Our confidence in this product comes not from sales materials, but from the trust customers place after running it in applications from sulfonamide synthesis to process development for fine chemicals. Technical service is part of our culture; it shows up in detailed certificates of analysis, full transparency on possible trace-level byproducts, and willingness to suggest adjusted workups or reaction setups based on our own debugging trials. Over time, these partnerships keep us sharp and our users successful.
The story of 2-Chloro-3-(Chlorosulfonyl)Pyridine at our facility is rich in practical experience. Year by year, we have tuned not just the process, but also the support structure surrounding it—safety, documentation, shipment, user support. We run our facility like we’re making this compound for our own synthesis line, since many on our technical staff came up working with heterocycles in the lab before joining manufacturing. This perspective makes us care about process reliability, real-world performance, and the details that shape customer results.

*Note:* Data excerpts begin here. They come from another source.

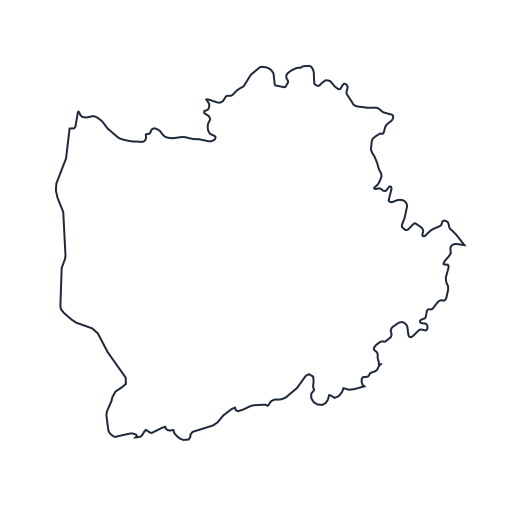 outline of Volyn, rotated 276°
{"feature_id": "UKR-318", "entity_name": "Volyn", "entity_type": "Region", "adm_level": 1, "iso_a3": "UKR", "parent_name": "Ukraine", "parent_adm1": "", "projection": "albers", "projection_center": [25.131, 51.122], "detail": "fine", "context": "isolated", "style": "outline", "palette": "slate", "viewbox_px": 512, "rotation_deg": 276, "n_neighbors": 0, "source": "natural_earth", "source_scale": "10m", "svg_char_len": 6093}
<svg xmlns="http://www.w3.org/2000/svg" viewBox="0 0 512 512"><g transform="rotate(276 256 256)"><path d="M307.3,49.9L333.2,56.9L363.3,57.3L363.9,61.7L365.8,62.9L379.8,63.8L380.7,64.0L381.0,64.4L380.5,65.0L377.6,66.8L376.6,68.0L376.2,69.0L376.0,70.2L376.0,72.0L376.3,73.8L378.1,79.3L378.1,80.2L377.4,82.8L375.9,85.8L373.9,88.8L372.8,90.0L367.4,94.9L359.9,105.8L358.6,108.2L357.8,112.3L357.2,117.4L357.0,121.7L357.4,126.6L357.5,129.8L357.8,131.6L358.2,132.4L358.6,133.0L360.0,133.9L362.0,134.3L365.3,133.7L365.7,134.2L366.3,136.9L366.8,137.5L367.5,138.0L370.3,138.8L371.0,139.2L371.6,139.8L372.3,141.3L372.3,142.5L371.9,144.1L370.7,146.7L369.8,147.9L367.2,150.3L366.1,151.6L365.2,153.0L364.8,154.0L364.5,155.4L364.3,159.3L364.4,160.5L364.8,162.6L366.5,169.4L366.8,172.3L366.6,174.5L366.0,178.7L365.8,182.0L365.9,184.0L366.2,186.9L365.1,197.2L365.4,199.3L366.5,201.5L367.5,202.7L368.2,203.1L369.6,203.4L370.3,203.1L370.9,202.5L371.3,201.7L372.1,199.0L372.9,197.4L373.5,196.8L375.5,195.5L377.1,194.9L378.9,194.5L380.9,194.4L382.9,194.6L386.2,195.9L387.9,195.9L389.3,195.1L390.5,194.0L392.4,190.1L393.0,189.5L393.8,189.3L394.5,189.4L395.0,189.8L395.6,191.4L396.5,192.8L398.1,193.6L399.1,193.8L401.1,193.8L402.8,193.3L406.4,190.3L406.7,191.1L406.6,193.2L405.2,198.7L404.7,201.4L404.6,203.3L404.8,204.1L405.5,205.6L406.6,206.9L411.6,209.5L412.2,210.5L412.8,214.2L413.1,215.0L414.2,216.2L418.7,219.8L421.8,223.5L422.6,224.9L423.7,226.1L435.7,231.9L443.8,239.8L444.2,240.4L444.8,242.1L444.7,245.9L444.5,247.4L443.9,249.1L442.5,251.7L439.5,254.3L428.5,256.7L427.7,257.3L427.5,258.8L426.9,265.8L426.9,267.0L427.4,267.7L432.1,269.8L433.7,269.4L435.7,267.8L437.3,267.4L439.0,267.3L440.5,268.0L441.8,269.1L444.5,272.1L447.0,276.3L447.5,278.0L448.0,280.8L449.4,282.7L449.9,284.3L450.6,289.2L450.3,290.3L449.6,291.5L447.5,293.1L445.0,294.2L433.8,295.9L433.0,296.5L432.3,297.5L431.7,299.4L431.8,300.5L432.2,301.3L435.3,303.7L437.5,306.2L437.9,306.8L438.1,307.7L438.1,308.7L437.9,310.7L437.6,311.7L433.0,316.4L431.0,319.5L430.5,321.1L430.7,322.1L431.4,322.6L435.2,324.4L436.1,325.1L436.5,325.6L436.6,326.2L436.5,326.8L435.6,328.4L434.2,329.4L432.7,329.5L428.8,328.8L427.0,329.1L425.8,329.9L418.8,335.6L417.3,336.6L416.5,337.5L415.7,339.3L415.3,341.2L415.1,351.8L415.9,358.4L416.0,360.4L415.8,361.4L415.5,362.2L414.5,364.1L413.5,365.4L412.4,367.2L412.1,368.1L410.7,376.5L410.2,377.3L409.3,377.8L407.7,377.9L405.6,377.3L404.3,376.3L401.0,372.8L398.9,371.3L391.8,370.0L391.1,369.6L390.7,369.0L390.8,367.4L390.7,366.6L390.3,365.9L387.3,362.2L384.9,359.9L384.1,359.5L382.0,359.1L373.7,359.2L370.5,360.9L367.2,363.5L361.1,366.8L355.7,368.9L351.0,371.9L349.5,372.3L348.1,372.5L344.2,371.5L340.8,370.2L338.9,368.9L336.5,366.6L336.0,366.4L335.4,366.6L335.2,367.8L335.3,368.8L336.2,371.3L336.1,372.3L335.6,373.6L334.4,375.3L334.1,377.0L334.3,378.0L334.9,378.8L338.5,381.0L339.1,381.5L339.2,382.3L338.9,383.1L337.6,383.7L336.5,383.7L325.2,382.1L324.4,382.6L323.9,383.4L323.7,385.0L323.9,386.0L325.9,389.7L326.5,391.4L326.9,393.1L326.9,395.2L326.8,396.2L326.4,397.4L325.6,398.7L323.9,400.2L321.4,401.1L309.4,399.8L302.0,397.8L300.4,398.1L299.5,398.8L298.0,401.0L297.5,402.0L297.5,402.9L298.1,404.2L298.7,404.9L303.4,408.5L305.0,410.2L305.2,410.9L302.5,416.0L301.4,417.8L300.2,418.9L298.7,419.6L297.8,419.7L294.9,419.2L294.0,419.3L293.4,419.7L293.1,420.5L293.4,421.5L294.0,422.3L297.2,424.9L299.6,427.1L301.1,429.0L305.2,436.1L306.5,437.1L309.4,437.7L310.1,438.0L310.6,438.7L310.8,439.5L310.8,440.7L310.4,441.9L309.5,443.4L307.4,444.4L304.5,445.3L303.2,446.4L301.3,449.0L298.0,453.0L288.6,462.1L288.9,455.0L288.6,452.2L287.8,450.5L287.0,449.6L285.4,448.6L283.9,448.5L279.1,449.4L275.8,447.8L271.4,444.7L269.2,443.6L267.7,443.3L267.3,444.0L267.2,444.8L267.4,447.7L266.4,448.4L264.4,448.7L254.4,447.0L250.8,447.7L249.1,448.3L246.3,450.0L244.7,450.4L242.4,450.6L234.6,449.7L232.9,449.3L231.6,448.2L231.3,447.5L231.2,446.6L231.4,444.6L230.6,443.1L229.0,441.5L222.4,437.4L221.3,436.3L221.0,433.4L220.5,432.3L219.7,431.8L218.7,431.6L213.6,431.3L212.4,430.9L211.6,430.3L210.3,427.6L209.4,426.4L208.5,425.9L207.6,426.0L207.0,426.5L206.7,427.3L206.5,428.3L206.5,431.2L205.8,432.8L205.0,433.4L203.8,433.9L201.6,433.9L200.5,433.5L199.8,432.8L199.7,432.0L200.2,428.2L199.8,426.5L199.0,425.6L192.4,420.1L191.6,418.8L191.4,418.0L191.7,417.2L192.1,416.6L193.5,415.8L201.4,413.9L202.8,413.1L204.0,411.9L205.0,410.6L205.4,408.8L205.5,407.8L205.1,406.1L204.3,404.6L199.6,399.2L198.0,398.2L196.3,397.8L195.5,397.9L192.7,398.9L191.0,399.0L189.1,398.3L184.5,393.6L184.2,392.9L184.2,392.0L184.4,391.2L184.1,389.9L183.4,388.3L180.5,385.2L178.6,383.8L177.2,383.0L175.9,382.9L175.2,383.2L174.2,384.3L173.3,385.8L172.7,386.4L171.3,387.2L167.5,387.7L165.7,388.1L164.1,389.0L161.4,389.5L161.4,391.3L159.7,389.8L156.7,388.8L154.9,387.9L153.5,386.0L152.5,383.7L151.3,381.7L149.0,380.8L147.6,379.7L146.7,375.1L144.8,374.0L142.6,374.1L140.6,374.6L138.9,375.6L137.7,377.4L133.9,367.7L132.7,362.4L133.7,356.8L129.5,355.7L125.3,352.9L123.1,349.0L125.2,344.7L125.2,343.2L120.9,342.6L117.2,340.8L114.9,337.6L114.7,332.8L116.7,328.6L120.3,325.9L124.7,325.3L128.8,327.8L132.0,326.4L137.2,326.4L142.0,325.5L144.0,321.2L142.0,318.0L129.0,310.6L118.6,300.6L116.3,296.7L115.5,293.4L115.4,291.1L115.0,289.1L113.3,286.4L111.4,285.1L109.4,284.2L108.3,283.2L109.0,281.2L109.0,279.7L107.3,269.2L106.0,265.9L102.0,259.4L99.8,254.5L100.4,252.2L103.0,250.9L101.3,247.8L94.0,240.1L86.2,234.9L82.8,230.6L74.5,211.4L71.9,209.6L68.9,209.5L66.4,208.2L65.5,202.9L66.4,199.6L68.7,196.0L71.5,193.1L74.3,192.0L73.4,188.6L73.7,186.1L74.8,184.4L76.6,183.6L75.4,180.6L69.3,171.1L69.1,169.5L71.6,164.6L69.4,163.1L66.7,161.9L64.3,160.2L63.3,156.7L63.0,155.2L64.4,156.3L65.8,155.6L66.6,151.8L66.3,149.4L62.3,137.3L61.4,135.3L61.6,133.3L63.6,130.1L65.2,128.5L67.1,127.4L82.2,123.8L85.9,124.0L96.7,127.4L100.6,127.9L106.6,130.5L110.9,135.8L115.2,140.0L121.4,139.1L144.8,118.6L162.5,106.8L166.9,100.7L170.8,84.5L173.2,79.7L178.9,71.4L182.2,67.9L185.5,66.7L223.8,64.0L233.2,66.4L236.4,66.5L279.6,59.7L293.4,52.4L300.4,50.1L307.3,49.9Z" fill="none" stroke="#1e293b" stroke-width="2"/></g></svg>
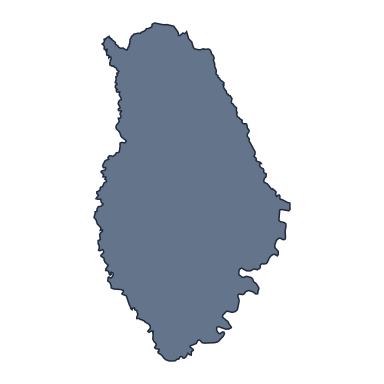 Makoabating, Mafeteng, Lesotho
{"feature_id": "5366337B10709831324049", "entity_name": "Makoabating", "entity_type": "district", "adm_level": 2, "iso_a3": "LSO", "parent_name": "Lesotho", "parent_adm1": "Mafeteng", "projection": "orthographic", "projection_center": [27.416, -29.927], "detail": "fine", "context": "isolated", "style": "filled", "palette": "slate", "viewbox_px": 384, "rotation_deg": 0, "n_neighbors": 0, "source": "geoboundaries", "source_scale": "gbopen_adm2", "svg_char_len": 5973}
<svg xmlns="http://www.w3.org/2000/svg" viewBox="0 0 384 384"><path d="M191.2,355.2L191.5,351.5L193.3,350.4L193.1,349.4L190.1,347.0L190.3,345.8L196.2,343.5L197.7,340.7L198.9,339.9L200.2,340.5L202.1,342.7L204.6,343.1L214.5,342.7L217.3,342.0L218.7,341.1L223.4,336.0L224.5,333.6L223.9,332.1L222.7,331.9L219.7,333.7L218.8,333.3L217.6,332.0L216.6,330.0L216.8,327.4L217.6,326.8L218.7,326.7L225.5,329.1L228.6,329.1L231.2,327.8L231.4,327.3L228.7,323.5L228.1,321.8L222.6,317.3L222.5,316.1L223.1,314.9L226.2,311.6L227.2,311.2L232.1,312.3L234.8,311.8L236.9,310.3L237.7,308.4L239.1,301.4L239.0,299.4L237.8,296.5L238.3,294.5L239.2,294.1L242.6,294.6L243.8,294.2L246.0,291.5L248.7,290.5L252.8,291.8L255.9,294.0L257.8,293.7L257.9,291.5L258.9,288.6L258.7,287.6L256.0,283.4L253.6,281.7L252.9,279.5L251.4,277.6L246.5,276.3L245.0,276.7L244.5,277.3L242.3,277.3L239.8,275.4L238.7,274.1L239.2,269.6L241.4,268.1L246.6,270.8L250.4,270.9L253.9,268.9L257.5,269.8L258.1,269.1L259.6,268.6L260.2,267.4L260.2,265.5L261.1,264.2L262.3,263.6L263.4,264.0L266.0,263.7L267.3,262.5L269.1,258.4L271.1,255.7L273.1,254.5L274.7,254.3L277.2,255.9L278.3,254.4L278.3,251.5L274.9,247.6L274.8,245.0L276.4,240.3L278.9,238.3L280.3,238.2L282.5,239.5L284.0,239.7L285.2,239.0L285.5,237.4L285.1,231.3L286.0,226.1L285.8,223.7L284.4,222.6L280.4,221.7L278.9,220.3L279.7,210.2L280.5,209.6L282.9,209.7L288.8,210.8L290.0,209.5L289.9,203.1L287.4,202.4L281.7,199.4L280.4,199.4L279.9,198.5L279.9,196.0L279.4,195.1L278.4,195.0L276.6,196.5L275.5,194.2L276.1,192.4L275.9,191.6L272.7,188.8L272.2,189.3L271.2,188.8L267.5,184.0L264.3,182.3L263.7,181.3L264.3,178.6L266.1,176.6L266.2,173.8L264.1,172.8L263.7,171.9L263.8,170.0L263.1,168.6L261.1,167.8L259.8,166.0L259.5,164.5L259.9,163.7L261.3,163.6L260.5,162.5L256.6,161.1L256.1,160.5L256.3,158.6L253.9,156.0L255.0,154.4L255.1,151.9L249.0,140.6L249.3,138.9L247.3,136.3L247.2,135.0L247.6,133.9L249.2,131.1L248.9,129.9L247.5,128.3L246.7,124.2L246.0,123.7L243.6,123.8L242.3,122.8L241.6,121.6L242.3,120.8L242.0,120.0L239.8,118.7L238.9,117.5L237.3,116.7L236.6,113.5L237.3,112.8L236.4,110.9L236.5,107.7L234.2,106.1L233.3,104.3L231.5,103.0L231.3,101.8L232.0,98.5L230.1,95.7L228.6,95.4L228.3,94.4L226.9,93.9L226.1,90.8L225.3,90.2L223.8,87.8L223.2,84.7L223.9,84.9L223.9,82.6L220.6,80.2L219.1,77.8L218.3,77.6L217.9,76.8L218.0,75.7L216.0,74.1L216.3,70.4L214.8,66.6L214.5,65.1L214.8,64.2L213.3,59.8L214.2,58.5L213.4,55.9L211.6,53.9L210.7,50.8L209.6,49.5L208.3,49.0L204.5,49.4L203.7,48.7L200.5,49.7L198.4,49.7L194.2,48.7L193.1,46.6L191.8,42.0L188.7,38.8L186.6,31.7L185.2,33.4L184.4,33.6L182.9,33.0L179.7,35.6L178.5,35.4L178.4,33.4L177.9,32.0L173.8,26.2L166.7,24.5L165.4,24.8L162.7,24.6L154.6,23.0L152.2,24.2L151.7,27.0L148.3,28.5L146.5,28.7L144.7,30.9L141.1,32.4L140.4,33.4L138.2,33.2L133.7,34.2L133.2,35.1L131.3,36.6L131.1,38.0L130.1,39.2L129.7,43.8L129.0,44.8L129.2,46.2L128.3,47.0L127.1,50.0L124.5,49.1L123.2,48.0L120.6,48.3L118.6,47.2L117.6,45.6L115.7,44.5L115.2,43.8L115.5,42.9L114.9,42.0L112.0,39.8L111.6,38.7L110.6,38.7L109.2,36.5L108.9,37.5L108.3,36.9L107.6,37.1L105.7,38.5L105.3,39.4L104.8,39.0L104.0,39.3L104.4,40.9L103.9,42.7L102.1,44.0L103.5,45.1L104.3,46.5L104.1,49.1L105.4,49.7L107.0,49.3L106.9,50.7L105.8,50.7L106.8,52.9L106.6,53.6L107.0,55.3L108.9,55.4L108.8,57.9L110.3,56.8L110.9,57.2L111.3,58.9L110.4,59.6L110.3,61.5L109.7,62.8L109.9,65.0L112.3,66.3L113.6,66.0L114.2,66.9L116.2,68.1L117.2,70.2L118.9,71.3L118.1,72.2L118.0,73.2L116.8,73.2L116.7,73.9L117.5,75.0L116.9,76.3L115.8,76.8L116.2,79.4L115.2,82.6L116.0,82.8L117.0,83.9L116.9,84.6L115.6,85.1L115.2,87.0L115.9,88.3L117.3,89.4L116.2,90.1L116.7,91.9L117.3,92.2L119.7,91.9L119.2,94.9L121.0,98.0L121.3,99.6L119.8,100.2L118.8,101.3L118.3,102.8L118.2,104.0L120.1,107.4L120.0,108.0L118.4,108.9L118.2,109.8L119.0,110.8L121.1,110.6L121.6,111.2L120.1,113.0L120.1,114.6L121.1,116.4L121.0,117.1L120.2,117.9L118.2,118.3L119.3,120.9L118.4,122.8L116.4,125.2L115.9,127.0L116.5,129.1L118.1,130.4L119.9,132.8L120.8,135.9L121.6,137.1L126.1,140.6L126.2,141.4L124.9,142.9L122.0,142.4L120.2,142.9L119.9,144.1L120.2,145.5L119.4,151.0L118.9,152.3L116.2,152.9L115.3,154.7L112.8,156.4L110.2,155.6L108.8,156.2L107.9,157.6L108.7,159.2L105.2,160.6L103.1,164.4L102.7,166.2L103.4,167.7L105.2,167.6L105.8,168.1L105.0,170.2L102.1,170.7L101.1,171.4L101.1,171.9L101.5,172.8L102.4,173.0L102.6,173.7L103.6,174.4L102.9,177.0L105.8,177.0L105.9,177.6L104.8,179.2L106.1,180.0L106.5,181.4L105.9,182.1L104.2,182.7L102.5,186.7L100.5,187.2L99.8,190.4L96.8,191.8L96.8,193.5L98.5,195.1L96.0,198.7L97.8,199.2L100.7,199.2L101.2,202.2L103.1,204.0L102.7,205.0L101.9,205.1L101.1,206.2L98.2,206.7L97.0,209.0L96.9,211.4L95.1,211.8L95.1,213.6L94.0,217.4L96.0,219.8L97.3,223.9L100.6,227.5L100.9,228.7L100.3,230.3L102.2,229.8L102.6,230.2L102.5,231.0L100.3,233.3L99.6,234.6L100.3,239.6L98.1,240.6L98.2,243.9L99.3,245.8L99.2,248.5L98.5,250.3L99.9,250.8L102.5,249.6L103.2,250.1L103.7,251.8L103.5,252.7L101.0,255.1L100.9,256.1L104.0,258.2L104.1,260.2L105.2,262.5L108.2,265.2L105.9,268.9L105.8,270.6L107.3,270.5L108.5,271.5L109.5,274.6L110.1,275.2L111.3,274.4L110.7,272.4L111.6,272.2L112.9,273.0L113.3,274.7L112.4,276.7L110.5,278.2L109.2,277.1L108.3,277.2L108.1,277.6L107.8,281.0L110.0,282.7L111.1,285.6L111.2,287.9L113.7,289.0L120.5,289.5L123.3,290.4L123.5,291.5L121.9,293.7L122.1,294.2L126.3,295.8L129.3,304.8L130.3,306.4L130.8,308.7L132.1,309.7L132.3,308.4L134.4,307.9L134.7,309.7L136.9,310.8L137.8,314.5L136.7,317.4L136.8,318.6L139.1,318.5L140.4,319.6L142.2,319.8L143.0,320.6L144.0,320.6L145.0,322.0L148.6,324.0L150.2,325.9L150.3,328.3L147.8,331.2L149.1,332.4L150.7,331.2L153.2,331.1L153.3,331.9L152.7,332.2L153.1,335.0L152.8,339.1L153.9,341.4L155.8,343.4L156.3,344.5L154.6,347.7L155.6,348.6L159.0,349.3L159.0,350.9L158.0,351.4L158.1,352.9L161.7,355.1L163.8,358.0L165.9,359.8L169.4,361.0L175.2,360.8L177.2,359.1L178.8,359.1L179.9,357.0L180.8,356.5L182.0,356.5L183.2,358.1L184.4,358.1L185.8,357.0L188.0,353.3L189.2,354.5L191.2,355.2Z" fill="#64748b" stroke="#1e293b" stroke-width="1.5"/></svg>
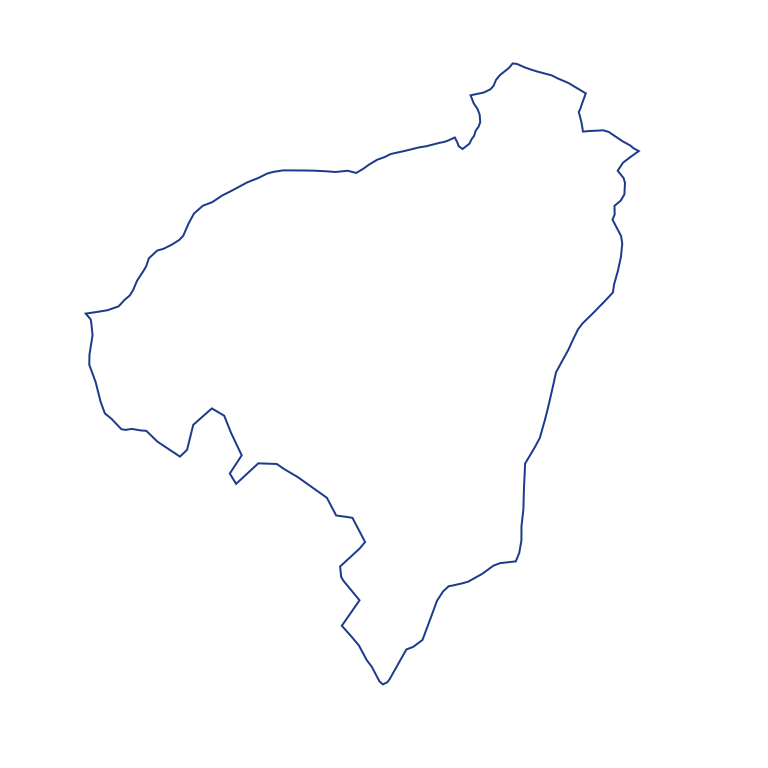 Kalar, As-Sulaymaniyah, Iraq, rotated 351°
{"feature_id": "34846034B60628866791403", "entity_name": "Kalar", "entity_type": "district", "adm_level": 2, "iso_a3": "IRQ", "parent_name": "Iraq", "parent_adm1": "As-Sulaymaniyah", "projection": "robinson", "projection_center": [45.352, 34.84], "detail": "fine", "context": "isolated", "style": "outline", "palette": "blue", "viewbox_px": 768, "rotation_deg": 351, "n_neighbors": 0, "source": "geoboundaries", "source_scale": "gbopen_adm2", "svg_char_len": 2638}
<svg xmlns="http://www.w3.org/2000/svg" viewBox="0 0 768 768"><g transform="rotate(351 384 384)"><path d="M561.2,87.5L559.8,88.8L556.8,91.4L546.9,97.0L542.2,101.2L538.7,106.8L535.2,109.6L528.2,111.7L514.7,112.4L516.5,120.8L519.4,127.1L520.6,132.7L520.0,140.4L517.7,144.6L514.2,148.1L511.8,153.0L508.9,155.8L506.0,160.0L498.4,164.2L494.9,160.7L494.3,157.2L492.5,151.6L484.9,153.7L480.8,154.4L477.3,154.4L462.7,155.8L455.1,155.8L447.5,156.5L438.2,157.2L426.5,157.9L420.0,160.0L412.4,161.4L403.7,164.9L396.7,168.4L389.6,171.2L381.5,167.7L369.2,167.0L360.4,164.9L347.0,162.1L334.7,160.0L317.7,157.2L307.8,157.2L301.4,157.9L292.6,160.7L280.3,163.5L266.3,168.4L262.2,169.8L253.4,172.6L242.9,177.5L232.9,179.6L223.0,185.9L216.0,195.0L208.9,206.2L204.3,209.7L196.1,213.2L187.3,216.0L180.9,216.7L171.5,223.0L167.4,230.7L163.3,235.6L156.3,243.3L151.0,251.8L146.9,256.7L141.1,260.2L134.0,265.8L122.3,267.9L117.1,267.9L108.3,267.9L100.4,267.8L104.4,274.3L104.4,278.6L103.8,290.1L97.7,308.9L95.9,318.9L99.5,337.0L101.3,357.1L103.7,369.4L109.3,375.6L117.5,387.5L121.6,388.9L128.0,388.9L136.1,391.7L141.9,393.1L151.3,405.6L171.1,423.8L179.2,418.2L189.2,394.5L210.1,381.2L221.2,390.3L225.3,408.4L232.3,432.2L217.7,448.3L222.3,459.5L247.4,442.7L265.5,446.2L273.0,453.2L284.1,462.3L309.8,487.5L316.2,506.4L327.8,509.9L331.9,511.3L340.6,537.1L334.2,542.7L312.1,557.4L311.5,567.9L313.2,572.1L326.0,593.8L304.5,616.2L312.6,628.8L318.4,638.5L323.7,653.9L327.8,661.6L327.9,662.0L333.0,677.0L335.9,680.5L340.6,679.1L343.3,676.5L343.5,676.3L344.2,675.4L354.0,663.0L363.7,650.8L364.5,649.7L371.5,648.3L381.6,643.0L382.0,642.7L382.5,641.9L395.4,619.0L402.3,606.6L402.4,606.4L403.2,605.5L410.0,598.0L416.4,593.8L419.9,593.8L430.4,593.1L436.3,592.4L451.4,586.8L463.7,580.5L470.7,579.1L486.2,579.8L486.4,579.8L487.1,578.7L491.1,572.1L495.2,560.2L497.5,546.2L502.1,529.4L505.6,510.6L510.9,484.7L511.8,483.6L522.2,471.1L523.1,470.0L529.5,461.6L535.3,449.0L537.2,444.9L537.8,443.5L540.6,437.1L544.7,427.2L545.2,425.9L551.1,411.2L555.7,399.4L562.7,390.3L571.4,379.1L578.4,368.6L584.3,360.2L589.5,355.3L602.3,346.2L614.5,337.1L624.4,329.4L626.8,321.7L632.6,309.1L637.8,295.8L641.3,282.6L641.3,274.9L635.4,257.4L638.4,252.5L639.5,244.1L646.5,239.9L651.1,234.3L653.5,223.1L652.9,218.2L648.2,209.9L654.6,202.9L662.2,198.7L672.1,193.8L667.2,190.1L664.6,187.0L657.4,181.4L645.4,170.2L640.2,167.7L634.0,167.1L627.8,166.4L620.0,165.8L620.0,157.1L619.4,150.3L618.9,145.9L621.0,142.8L623.6,137.8L628.0,129.9L628.8,128.5L628.0,127.9L613.2,115.5L603.3,109.3L598.1,105.5L584.1,99.3L577.9,96.2L573.2,93.7L565.4,88.7L561.2,87.5Z" fill="none" stroke="#1e3a8a" stroke-width="2"/></g></svg>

Our product stands apart by providing not only a well-characterized, high-purity compound, but also the assurance that comes from a manufacturer who understands what’s at stake. In every package, there’s evidence of learning and service, not just chemistry. For every customer who brings a new synthesis route or faces an unforeseen hurdle, we stay responsive. Our mission aligns with those who depend on building blocks that get the job done with the fewest complications—quality that is earned, not assumed.